_TASK DESCRIPTION_
Among the lines below, list those containing the string "their".

_ENTRIES SUPPLIED_
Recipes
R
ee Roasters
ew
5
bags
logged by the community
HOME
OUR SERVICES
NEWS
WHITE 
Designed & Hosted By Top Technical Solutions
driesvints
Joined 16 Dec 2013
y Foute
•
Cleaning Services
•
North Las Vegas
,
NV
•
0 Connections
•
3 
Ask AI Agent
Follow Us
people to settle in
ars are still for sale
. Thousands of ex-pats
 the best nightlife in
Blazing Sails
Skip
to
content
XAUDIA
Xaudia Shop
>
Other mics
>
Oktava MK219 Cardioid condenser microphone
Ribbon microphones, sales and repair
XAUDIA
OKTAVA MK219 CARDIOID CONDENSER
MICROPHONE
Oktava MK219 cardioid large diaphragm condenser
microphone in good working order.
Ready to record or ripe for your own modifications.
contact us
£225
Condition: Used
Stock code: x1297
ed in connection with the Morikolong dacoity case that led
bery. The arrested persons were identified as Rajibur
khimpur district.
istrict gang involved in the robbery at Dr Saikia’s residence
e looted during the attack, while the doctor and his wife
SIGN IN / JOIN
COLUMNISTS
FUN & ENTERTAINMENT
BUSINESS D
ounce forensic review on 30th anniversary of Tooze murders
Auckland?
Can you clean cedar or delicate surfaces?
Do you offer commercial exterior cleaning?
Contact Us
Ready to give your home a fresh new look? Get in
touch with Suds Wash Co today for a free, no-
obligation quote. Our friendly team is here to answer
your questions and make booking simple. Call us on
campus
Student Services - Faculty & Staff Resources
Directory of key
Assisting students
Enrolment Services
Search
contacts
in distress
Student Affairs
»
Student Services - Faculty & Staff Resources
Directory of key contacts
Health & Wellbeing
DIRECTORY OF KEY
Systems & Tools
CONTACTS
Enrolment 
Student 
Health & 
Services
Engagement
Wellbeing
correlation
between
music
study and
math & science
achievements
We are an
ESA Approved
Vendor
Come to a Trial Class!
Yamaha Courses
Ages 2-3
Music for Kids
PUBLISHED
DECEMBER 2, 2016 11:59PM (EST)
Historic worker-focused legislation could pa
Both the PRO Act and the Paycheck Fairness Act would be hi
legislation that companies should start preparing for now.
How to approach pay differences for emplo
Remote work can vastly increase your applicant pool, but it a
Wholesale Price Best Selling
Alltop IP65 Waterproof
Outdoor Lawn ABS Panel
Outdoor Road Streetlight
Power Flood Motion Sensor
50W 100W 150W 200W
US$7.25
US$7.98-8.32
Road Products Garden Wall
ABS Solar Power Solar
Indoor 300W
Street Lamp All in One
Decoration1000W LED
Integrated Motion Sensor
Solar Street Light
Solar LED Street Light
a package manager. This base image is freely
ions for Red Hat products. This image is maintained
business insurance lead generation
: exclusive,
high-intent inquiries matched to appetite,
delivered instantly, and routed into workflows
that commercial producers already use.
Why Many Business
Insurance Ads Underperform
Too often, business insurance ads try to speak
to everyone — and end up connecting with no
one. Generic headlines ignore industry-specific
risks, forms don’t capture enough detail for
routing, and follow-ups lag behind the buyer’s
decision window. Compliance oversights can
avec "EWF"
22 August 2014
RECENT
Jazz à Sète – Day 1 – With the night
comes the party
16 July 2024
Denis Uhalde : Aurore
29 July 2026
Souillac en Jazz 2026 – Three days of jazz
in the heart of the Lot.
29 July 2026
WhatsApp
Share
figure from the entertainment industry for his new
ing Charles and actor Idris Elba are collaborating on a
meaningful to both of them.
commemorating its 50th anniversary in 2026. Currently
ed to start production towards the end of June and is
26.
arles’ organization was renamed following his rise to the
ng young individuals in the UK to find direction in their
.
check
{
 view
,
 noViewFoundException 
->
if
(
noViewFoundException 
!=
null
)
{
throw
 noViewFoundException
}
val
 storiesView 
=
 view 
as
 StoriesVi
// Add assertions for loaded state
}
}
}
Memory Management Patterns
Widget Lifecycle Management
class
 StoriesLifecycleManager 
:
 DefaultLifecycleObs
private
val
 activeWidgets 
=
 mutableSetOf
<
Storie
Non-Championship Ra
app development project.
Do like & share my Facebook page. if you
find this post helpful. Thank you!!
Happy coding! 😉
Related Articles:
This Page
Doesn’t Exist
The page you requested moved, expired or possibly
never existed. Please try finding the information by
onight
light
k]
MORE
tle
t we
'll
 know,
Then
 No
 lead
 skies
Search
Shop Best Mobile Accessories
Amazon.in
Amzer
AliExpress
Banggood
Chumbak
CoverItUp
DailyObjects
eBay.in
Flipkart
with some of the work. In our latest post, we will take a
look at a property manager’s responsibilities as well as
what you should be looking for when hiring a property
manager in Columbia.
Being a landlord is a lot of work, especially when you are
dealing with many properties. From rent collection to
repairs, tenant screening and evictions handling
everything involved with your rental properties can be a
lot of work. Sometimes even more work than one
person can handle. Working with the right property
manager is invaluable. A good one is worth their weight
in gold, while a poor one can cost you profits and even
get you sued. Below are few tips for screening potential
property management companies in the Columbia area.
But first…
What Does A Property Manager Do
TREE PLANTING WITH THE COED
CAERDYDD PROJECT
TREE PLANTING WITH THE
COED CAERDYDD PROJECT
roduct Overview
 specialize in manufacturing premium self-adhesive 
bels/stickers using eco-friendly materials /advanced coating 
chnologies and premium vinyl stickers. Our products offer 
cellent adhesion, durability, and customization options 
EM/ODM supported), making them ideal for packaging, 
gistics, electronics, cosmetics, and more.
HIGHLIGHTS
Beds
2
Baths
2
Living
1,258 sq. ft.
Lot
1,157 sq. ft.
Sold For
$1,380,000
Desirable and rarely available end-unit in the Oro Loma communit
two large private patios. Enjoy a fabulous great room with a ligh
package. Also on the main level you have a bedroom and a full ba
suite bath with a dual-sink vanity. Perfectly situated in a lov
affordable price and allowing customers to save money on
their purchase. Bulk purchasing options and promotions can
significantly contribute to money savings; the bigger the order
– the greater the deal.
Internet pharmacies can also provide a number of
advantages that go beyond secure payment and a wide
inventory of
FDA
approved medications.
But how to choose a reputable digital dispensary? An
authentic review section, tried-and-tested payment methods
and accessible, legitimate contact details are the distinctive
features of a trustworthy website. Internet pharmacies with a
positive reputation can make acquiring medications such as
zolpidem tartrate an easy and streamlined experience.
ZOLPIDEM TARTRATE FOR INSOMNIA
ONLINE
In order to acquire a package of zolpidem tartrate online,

_RESULT FOR THIS TASK_
ng young individuals in the UK to find direction in their
manager is invaluable. A good one is worth their weight
their purchase. Bulk purchasing options and promotions can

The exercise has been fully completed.